Work item: The whole listing is to be repeated exactly. Add nothing.

Records to use:
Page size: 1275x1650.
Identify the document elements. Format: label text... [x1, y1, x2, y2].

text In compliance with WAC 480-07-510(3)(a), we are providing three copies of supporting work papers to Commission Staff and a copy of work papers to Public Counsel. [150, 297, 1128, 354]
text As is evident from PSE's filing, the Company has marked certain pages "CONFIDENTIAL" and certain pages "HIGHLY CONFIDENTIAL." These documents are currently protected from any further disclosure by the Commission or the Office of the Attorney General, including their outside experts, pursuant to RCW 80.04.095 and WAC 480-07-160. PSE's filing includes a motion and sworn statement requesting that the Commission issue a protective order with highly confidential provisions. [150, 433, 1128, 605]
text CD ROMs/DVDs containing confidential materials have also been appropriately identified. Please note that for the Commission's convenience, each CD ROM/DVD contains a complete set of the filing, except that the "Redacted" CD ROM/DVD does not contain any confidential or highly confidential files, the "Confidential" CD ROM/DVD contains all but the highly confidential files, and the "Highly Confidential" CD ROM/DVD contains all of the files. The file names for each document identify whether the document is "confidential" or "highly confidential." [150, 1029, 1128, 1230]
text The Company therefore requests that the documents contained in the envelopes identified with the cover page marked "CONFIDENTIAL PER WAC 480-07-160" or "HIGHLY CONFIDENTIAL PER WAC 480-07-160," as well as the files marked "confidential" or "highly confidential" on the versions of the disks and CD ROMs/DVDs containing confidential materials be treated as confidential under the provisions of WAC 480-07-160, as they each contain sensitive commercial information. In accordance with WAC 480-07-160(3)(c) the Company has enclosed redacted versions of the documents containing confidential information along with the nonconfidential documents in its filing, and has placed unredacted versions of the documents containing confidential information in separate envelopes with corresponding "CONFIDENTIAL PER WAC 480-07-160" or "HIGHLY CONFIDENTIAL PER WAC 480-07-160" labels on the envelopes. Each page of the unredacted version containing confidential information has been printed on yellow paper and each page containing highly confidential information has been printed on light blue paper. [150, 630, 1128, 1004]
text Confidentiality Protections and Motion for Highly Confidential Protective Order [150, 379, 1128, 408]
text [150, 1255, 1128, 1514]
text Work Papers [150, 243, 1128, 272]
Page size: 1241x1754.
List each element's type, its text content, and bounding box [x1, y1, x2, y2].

Your response:
Page size: 1275x1650.
Identify the document elements. Format: label text... [x1, y1, x2, y2].

text In compliance with WAC 480-07-510(3)(a), we are providing three copies of supporting work papers to Commission Staff and a copy of work papers to Public Counsel. [150, 297, 1128, 354]
text As is evident from PSE's filing, the Company has marked certain pages "CONFIDENTIAL" and certain pages "HIGHLY CONFIDENTIAL." These documents are currently protected from any further disclosure by the Commission or the Office of the Attorney General, including their outside experts, pursuant to RCW 80.04.095 and WAC 480-07-160. PSE's filing includes a motion and sworn statement requesting that the Commission issue a protective order with highly confidential provisions. [150, 433, 1128, 605]
text CD ROMs/DVDs containing confidential materials have also been appropriately identified. Please note that for the Commission's convenience, each CD ROM/DVD contains a complete set of the filing, except that the "Redacted" CD ROM/DVD does not contain any confidential or highly confidential files, the "Confidential" CD ROM/DVD contains all but the highly confidential files, and the "Highly Confidential" CD ROM/DVD contains all of the files. The file names for each document identify whether the document is "confidential" or "highly confidential." [150, 1029, 1128, 1230]
text The Company therefore requests that the documents contained in the envelopes identified with the cover page marked "CONFIDENTIAL PER WAC 480-07-160" or "HIGHLY CONFIDENTIAL PER WAC 480-07-160," as well as the files marked "confidential" or "highly confidential" on the versions of the disks and CD ROMs/DVDs containing confidential materials be treated as confidential under the provisions of WAC 480-07-160, as they each contain sensitive commercial information. In accordance with WAC 480-07-160(3)(c) the Company has enclosed redacted versions of the documents containing confidential information along with the nonconfidential documents in its filing, and has placed unredacted versions of the documents containing confidential information in separate envelopes with corresponding "CONFIDENTIAL PER WAC 480-07-160" or "HIGHLY CONFIDENTIAL PER WAC 480-07-160" labels on the envelopes. Each page of the unredacted version containing confidential information has been printed on yellow paper and each page containing highly confidential information has been printed on light blue paper. [150, 630, 1128, 1004]
text Confidentiality Protections and Motion for Highly Confidential Protective Order [150, 379, 1128, 408]
text [150, 1255, 1128, 1514]
text Work Papers [150, 243, 1128, 272]
Page size: 1241x1754.
List each element's type, its text content, and bounding box [x1, y1, x2, y2].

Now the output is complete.